Humata Health is a prior authorization technology company building toward a touchless experience for one of the most friction-heavy processes in healthcare. The company was founded in 2023 by Jeremy Friese, M.D., a former interventional radiologist and physician leader at Mayo Clinic who previously founded the prior authorization startup Verata Health, acquired by Olive in 2020. After Olive wound down, Friese reassembled the prior authorization technology and team into Humata, giving the company a rare mix of proven IP and domain leadership in a notoriously difficult problem space.
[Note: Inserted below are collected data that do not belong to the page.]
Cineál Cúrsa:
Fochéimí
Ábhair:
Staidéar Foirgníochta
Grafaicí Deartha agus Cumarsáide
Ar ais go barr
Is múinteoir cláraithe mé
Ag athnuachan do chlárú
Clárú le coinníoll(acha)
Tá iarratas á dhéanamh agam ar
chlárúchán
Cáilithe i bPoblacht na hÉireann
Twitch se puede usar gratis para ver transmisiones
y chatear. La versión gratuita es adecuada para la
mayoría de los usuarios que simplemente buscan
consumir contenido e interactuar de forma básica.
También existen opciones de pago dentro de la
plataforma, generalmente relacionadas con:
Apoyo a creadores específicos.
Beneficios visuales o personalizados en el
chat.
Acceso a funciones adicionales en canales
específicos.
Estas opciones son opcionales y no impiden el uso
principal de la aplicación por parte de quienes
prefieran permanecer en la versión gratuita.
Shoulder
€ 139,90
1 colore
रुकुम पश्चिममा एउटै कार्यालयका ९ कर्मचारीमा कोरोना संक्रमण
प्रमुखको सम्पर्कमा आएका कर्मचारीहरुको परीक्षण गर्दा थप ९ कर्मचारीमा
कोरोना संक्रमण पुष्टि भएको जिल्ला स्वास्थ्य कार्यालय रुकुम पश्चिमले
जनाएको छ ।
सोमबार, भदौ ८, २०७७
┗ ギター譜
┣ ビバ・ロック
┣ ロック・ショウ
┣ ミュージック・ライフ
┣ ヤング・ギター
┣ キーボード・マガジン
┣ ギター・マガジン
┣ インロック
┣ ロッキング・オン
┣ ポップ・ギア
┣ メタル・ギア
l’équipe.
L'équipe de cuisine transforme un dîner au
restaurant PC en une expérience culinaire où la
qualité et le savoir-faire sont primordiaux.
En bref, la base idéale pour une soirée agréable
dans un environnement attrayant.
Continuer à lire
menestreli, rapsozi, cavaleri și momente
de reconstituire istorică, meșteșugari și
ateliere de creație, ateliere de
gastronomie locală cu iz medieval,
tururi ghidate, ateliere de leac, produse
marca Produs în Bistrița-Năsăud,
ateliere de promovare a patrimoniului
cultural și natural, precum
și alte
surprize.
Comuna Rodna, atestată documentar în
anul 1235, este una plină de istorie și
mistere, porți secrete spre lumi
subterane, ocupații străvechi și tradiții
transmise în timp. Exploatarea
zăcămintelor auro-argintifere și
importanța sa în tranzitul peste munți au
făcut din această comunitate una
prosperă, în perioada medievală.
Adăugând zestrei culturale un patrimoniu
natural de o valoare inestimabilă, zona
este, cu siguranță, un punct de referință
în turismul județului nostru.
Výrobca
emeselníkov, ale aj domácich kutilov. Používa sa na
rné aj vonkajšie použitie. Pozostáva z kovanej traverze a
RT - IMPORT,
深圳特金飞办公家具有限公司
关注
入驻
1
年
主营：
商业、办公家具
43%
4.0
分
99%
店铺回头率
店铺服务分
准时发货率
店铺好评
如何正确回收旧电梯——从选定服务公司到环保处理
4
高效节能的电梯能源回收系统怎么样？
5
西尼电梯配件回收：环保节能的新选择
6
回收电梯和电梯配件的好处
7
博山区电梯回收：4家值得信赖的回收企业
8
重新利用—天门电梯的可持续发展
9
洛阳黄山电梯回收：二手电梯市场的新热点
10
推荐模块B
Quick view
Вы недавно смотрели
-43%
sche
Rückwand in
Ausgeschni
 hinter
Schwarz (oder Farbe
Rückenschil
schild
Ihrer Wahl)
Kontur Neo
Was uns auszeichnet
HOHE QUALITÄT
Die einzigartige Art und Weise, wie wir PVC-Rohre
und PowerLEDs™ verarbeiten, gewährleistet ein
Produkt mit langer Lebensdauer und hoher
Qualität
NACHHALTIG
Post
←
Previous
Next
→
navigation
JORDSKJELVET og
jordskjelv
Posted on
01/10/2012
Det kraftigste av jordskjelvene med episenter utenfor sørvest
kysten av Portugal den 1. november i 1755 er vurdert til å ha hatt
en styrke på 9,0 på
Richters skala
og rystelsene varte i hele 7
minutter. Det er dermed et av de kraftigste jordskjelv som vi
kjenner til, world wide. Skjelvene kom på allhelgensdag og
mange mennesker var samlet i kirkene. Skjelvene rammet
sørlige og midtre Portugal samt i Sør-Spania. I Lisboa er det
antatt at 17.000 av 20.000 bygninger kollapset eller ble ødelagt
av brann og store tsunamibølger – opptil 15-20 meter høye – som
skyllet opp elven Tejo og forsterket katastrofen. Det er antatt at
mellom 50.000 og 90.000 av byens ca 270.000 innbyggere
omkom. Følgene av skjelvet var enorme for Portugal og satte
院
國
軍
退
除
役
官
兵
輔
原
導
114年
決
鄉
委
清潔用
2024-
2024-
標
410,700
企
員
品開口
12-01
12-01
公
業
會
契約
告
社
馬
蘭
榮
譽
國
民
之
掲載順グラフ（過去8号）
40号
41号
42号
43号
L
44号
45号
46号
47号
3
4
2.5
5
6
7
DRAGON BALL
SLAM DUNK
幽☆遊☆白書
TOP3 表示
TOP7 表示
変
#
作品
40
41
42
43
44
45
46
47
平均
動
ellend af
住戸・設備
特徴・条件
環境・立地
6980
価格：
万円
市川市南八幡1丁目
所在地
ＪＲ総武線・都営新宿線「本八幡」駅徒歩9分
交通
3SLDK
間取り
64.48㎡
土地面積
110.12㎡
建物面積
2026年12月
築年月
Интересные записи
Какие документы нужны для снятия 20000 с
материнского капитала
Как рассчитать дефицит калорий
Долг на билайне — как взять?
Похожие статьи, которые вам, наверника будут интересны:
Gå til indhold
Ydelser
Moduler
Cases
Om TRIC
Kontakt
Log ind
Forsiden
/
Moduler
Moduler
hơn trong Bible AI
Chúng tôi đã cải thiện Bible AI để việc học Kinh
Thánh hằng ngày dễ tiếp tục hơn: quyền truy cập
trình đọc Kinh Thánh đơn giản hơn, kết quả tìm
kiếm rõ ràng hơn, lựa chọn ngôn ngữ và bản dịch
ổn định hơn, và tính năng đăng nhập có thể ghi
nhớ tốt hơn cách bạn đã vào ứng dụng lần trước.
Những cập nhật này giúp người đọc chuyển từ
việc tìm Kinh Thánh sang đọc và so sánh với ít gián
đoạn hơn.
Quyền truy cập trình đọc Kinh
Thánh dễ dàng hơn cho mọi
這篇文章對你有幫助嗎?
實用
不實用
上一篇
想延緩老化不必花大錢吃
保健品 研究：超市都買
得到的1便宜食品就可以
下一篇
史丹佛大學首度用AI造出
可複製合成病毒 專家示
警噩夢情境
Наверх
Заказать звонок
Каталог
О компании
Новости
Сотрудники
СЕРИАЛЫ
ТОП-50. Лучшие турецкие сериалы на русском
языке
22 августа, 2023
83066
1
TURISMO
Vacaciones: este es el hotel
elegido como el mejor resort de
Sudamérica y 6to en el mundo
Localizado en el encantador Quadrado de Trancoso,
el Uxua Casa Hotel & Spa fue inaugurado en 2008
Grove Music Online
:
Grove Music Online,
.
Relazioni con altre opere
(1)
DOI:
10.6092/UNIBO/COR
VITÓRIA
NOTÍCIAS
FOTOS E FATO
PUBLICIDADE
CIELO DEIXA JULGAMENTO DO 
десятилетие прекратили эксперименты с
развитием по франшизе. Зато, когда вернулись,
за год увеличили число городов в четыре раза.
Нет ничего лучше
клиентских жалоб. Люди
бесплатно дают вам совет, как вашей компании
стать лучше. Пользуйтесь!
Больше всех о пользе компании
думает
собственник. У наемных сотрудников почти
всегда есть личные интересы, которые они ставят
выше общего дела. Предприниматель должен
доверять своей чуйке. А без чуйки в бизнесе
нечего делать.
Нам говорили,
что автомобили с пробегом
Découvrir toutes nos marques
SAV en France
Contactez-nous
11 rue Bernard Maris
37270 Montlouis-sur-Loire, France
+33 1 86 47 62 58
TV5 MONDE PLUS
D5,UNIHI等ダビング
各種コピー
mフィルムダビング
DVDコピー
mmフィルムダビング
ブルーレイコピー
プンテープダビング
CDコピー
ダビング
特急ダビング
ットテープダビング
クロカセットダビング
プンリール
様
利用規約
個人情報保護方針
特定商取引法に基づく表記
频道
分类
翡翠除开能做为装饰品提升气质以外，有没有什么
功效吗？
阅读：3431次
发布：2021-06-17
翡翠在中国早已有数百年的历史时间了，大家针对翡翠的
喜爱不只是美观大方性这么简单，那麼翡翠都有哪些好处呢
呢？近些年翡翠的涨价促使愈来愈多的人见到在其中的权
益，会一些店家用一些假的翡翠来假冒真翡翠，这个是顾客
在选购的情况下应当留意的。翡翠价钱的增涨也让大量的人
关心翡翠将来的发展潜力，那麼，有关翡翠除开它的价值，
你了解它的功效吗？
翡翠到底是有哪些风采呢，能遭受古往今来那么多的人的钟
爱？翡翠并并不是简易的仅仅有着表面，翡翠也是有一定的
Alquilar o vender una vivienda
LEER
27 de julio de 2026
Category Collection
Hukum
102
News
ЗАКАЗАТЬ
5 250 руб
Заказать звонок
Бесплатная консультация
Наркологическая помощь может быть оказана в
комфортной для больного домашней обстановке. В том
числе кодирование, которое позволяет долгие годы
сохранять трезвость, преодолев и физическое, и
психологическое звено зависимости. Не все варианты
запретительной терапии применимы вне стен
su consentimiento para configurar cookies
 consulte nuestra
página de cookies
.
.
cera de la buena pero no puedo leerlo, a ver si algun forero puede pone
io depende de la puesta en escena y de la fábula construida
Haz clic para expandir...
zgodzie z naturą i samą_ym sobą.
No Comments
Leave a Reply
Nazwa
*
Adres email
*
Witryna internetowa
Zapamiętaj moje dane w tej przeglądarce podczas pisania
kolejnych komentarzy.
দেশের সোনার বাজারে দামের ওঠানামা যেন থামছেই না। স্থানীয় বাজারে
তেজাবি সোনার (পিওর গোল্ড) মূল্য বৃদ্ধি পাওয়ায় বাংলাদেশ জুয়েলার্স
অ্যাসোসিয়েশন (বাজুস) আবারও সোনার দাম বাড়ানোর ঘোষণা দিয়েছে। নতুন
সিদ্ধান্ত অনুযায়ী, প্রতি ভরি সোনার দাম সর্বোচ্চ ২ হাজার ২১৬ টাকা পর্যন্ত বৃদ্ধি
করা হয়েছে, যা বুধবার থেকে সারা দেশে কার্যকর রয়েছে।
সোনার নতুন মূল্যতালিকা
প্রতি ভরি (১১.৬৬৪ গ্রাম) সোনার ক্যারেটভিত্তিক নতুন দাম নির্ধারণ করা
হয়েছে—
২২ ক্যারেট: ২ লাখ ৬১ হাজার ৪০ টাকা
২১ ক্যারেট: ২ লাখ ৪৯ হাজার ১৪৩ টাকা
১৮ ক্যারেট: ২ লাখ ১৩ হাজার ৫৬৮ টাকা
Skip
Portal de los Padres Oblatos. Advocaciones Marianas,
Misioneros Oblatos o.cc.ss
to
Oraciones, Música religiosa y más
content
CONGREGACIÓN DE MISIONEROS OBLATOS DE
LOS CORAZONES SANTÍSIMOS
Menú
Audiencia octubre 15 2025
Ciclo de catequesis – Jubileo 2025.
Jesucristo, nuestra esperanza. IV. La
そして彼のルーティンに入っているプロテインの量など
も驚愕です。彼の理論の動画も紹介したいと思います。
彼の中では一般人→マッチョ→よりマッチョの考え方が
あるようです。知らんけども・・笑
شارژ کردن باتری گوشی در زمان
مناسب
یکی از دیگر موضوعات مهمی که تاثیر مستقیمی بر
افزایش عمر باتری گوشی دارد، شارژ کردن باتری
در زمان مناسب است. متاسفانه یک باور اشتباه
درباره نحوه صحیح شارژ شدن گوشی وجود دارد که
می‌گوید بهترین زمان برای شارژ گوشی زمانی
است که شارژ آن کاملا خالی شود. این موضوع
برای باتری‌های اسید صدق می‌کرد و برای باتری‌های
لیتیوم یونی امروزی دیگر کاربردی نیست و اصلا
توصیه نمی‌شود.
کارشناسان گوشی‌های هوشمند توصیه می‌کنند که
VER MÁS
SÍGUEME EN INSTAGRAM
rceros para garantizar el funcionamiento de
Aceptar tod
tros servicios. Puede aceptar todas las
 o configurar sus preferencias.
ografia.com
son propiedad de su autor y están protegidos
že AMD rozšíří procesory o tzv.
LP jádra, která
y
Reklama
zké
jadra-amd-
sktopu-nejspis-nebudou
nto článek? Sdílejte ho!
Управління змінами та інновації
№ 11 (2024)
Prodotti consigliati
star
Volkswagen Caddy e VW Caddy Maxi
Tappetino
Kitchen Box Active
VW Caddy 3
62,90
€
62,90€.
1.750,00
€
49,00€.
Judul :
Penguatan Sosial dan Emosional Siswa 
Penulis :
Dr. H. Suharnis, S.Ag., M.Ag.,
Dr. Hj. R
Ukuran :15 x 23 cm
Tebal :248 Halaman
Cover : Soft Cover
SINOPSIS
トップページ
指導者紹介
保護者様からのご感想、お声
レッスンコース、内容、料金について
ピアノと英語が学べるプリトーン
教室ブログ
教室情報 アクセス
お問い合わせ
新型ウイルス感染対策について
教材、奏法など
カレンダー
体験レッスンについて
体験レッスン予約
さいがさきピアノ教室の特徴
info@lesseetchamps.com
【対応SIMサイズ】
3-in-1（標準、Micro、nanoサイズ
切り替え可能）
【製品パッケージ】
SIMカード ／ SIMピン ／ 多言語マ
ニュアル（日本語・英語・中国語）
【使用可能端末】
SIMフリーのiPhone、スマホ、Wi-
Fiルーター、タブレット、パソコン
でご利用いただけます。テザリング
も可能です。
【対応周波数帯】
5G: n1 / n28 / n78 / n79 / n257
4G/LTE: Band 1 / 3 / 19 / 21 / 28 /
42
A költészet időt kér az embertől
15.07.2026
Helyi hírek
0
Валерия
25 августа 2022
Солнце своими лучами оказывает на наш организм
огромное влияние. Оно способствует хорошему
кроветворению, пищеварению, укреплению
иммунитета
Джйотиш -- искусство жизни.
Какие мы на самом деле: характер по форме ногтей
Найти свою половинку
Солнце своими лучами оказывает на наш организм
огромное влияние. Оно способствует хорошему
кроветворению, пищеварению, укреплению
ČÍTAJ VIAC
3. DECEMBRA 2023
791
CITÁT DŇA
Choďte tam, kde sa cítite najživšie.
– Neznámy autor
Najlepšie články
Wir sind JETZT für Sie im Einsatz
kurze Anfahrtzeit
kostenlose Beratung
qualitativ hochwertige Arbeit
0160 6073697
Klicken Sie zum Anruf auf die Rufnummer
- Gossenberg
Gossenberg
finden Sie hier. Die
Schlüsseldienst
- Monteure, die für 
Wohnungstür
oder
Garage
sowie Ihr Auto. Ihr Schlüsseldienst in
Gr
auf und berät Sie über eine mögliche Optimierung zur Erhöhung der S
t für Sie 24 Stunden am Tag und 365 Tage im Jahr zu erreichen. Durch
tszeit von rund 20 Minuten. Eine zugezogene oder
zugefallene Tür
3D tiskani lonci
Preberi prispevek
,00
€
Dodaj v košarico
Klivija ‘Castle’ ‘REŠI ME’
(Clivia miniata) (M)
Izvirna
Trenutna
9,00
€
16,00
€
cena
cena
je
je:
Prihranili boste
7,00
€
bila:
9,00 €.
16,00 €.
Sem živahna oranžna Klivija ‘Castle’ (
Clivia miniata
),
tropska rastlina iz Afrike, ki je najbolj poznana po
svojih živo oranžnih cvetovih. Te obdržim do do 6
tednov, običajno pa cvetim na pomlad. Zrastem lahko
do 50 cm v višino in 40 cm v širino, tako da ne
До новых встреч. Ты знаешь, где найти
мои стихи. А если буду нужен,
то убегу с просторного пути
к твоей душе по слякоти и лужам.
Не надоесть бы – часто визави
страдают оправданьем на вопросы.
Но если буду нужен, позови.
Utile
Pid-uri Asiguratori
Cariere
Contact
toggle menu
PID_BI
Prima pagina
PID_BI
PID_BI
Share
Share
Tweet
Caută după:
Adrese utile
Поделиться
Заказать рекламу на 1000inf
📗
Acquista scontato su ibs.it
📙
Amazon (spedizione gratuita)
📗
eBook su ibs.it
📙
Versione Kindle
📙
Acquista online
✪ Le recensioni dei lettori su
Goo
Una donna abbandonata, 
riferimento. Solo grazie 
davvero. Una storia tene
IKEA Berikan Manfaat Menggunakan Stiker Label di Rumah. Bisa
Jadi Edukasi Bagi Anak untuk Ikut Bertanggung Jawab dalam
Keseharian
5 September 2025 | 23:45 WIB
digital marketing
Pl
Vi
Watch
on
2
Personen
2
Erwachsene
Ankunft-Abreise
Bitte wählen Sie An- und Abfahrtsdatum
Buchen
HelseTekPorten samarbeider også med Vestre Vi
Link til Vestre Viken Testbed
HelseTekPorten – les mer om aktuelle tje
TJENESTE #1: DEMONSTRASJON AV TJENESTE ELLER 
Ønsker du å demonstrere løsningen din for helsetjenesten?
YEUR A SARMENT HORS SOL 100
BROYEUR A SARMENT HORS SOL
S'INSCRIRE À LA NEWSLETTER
Prior authorization is a chronic pain point: providers spend enormous staff time assembling and submitting requests, payers spend time reviewing them, and patients face care delays. Humata's platform uses machine learning to recommend which clinical documents should accompany a submission and to flag likely reasons for denial before a request is sent, increasing first-pass approval rates and reducing rework. The goal is connectivity and automation across both the provider and payer sides, so authorizations flow with minimal manual touch.
What distinguishes Humata is its dual-sided strategy and investor base. Rather than serving only providers, the company is partnering with payers and delegated entities to deliver complementary solutions, betting that a network spanning both sides is the only durable way to make prior authorization truly touchless. Its cap table reflects that thesis, with backing from organizations representing large portions of the insurance and health system markets.
Humata closed a $25 million investment in June 2024 led by Blue Venture Fund, which represents the majority of Blue Cross Blue Shield plans, and LRVHealth, which represents nearly 30 health systems and payers, with participation from Optum Ventures, .406 Ventures, Highmark Ventures, and VentureforGood. That roster of strategic healthcare investors is a strong signal of demand from the very organizations on both sides of the authorization workflow.
The company is using the capital to broaden its generative AI capabilities, expand its provider customer base, and deepen payer partnerships, positioning itself as connective infrastructure for prior authorization rather than a single-sided point tool.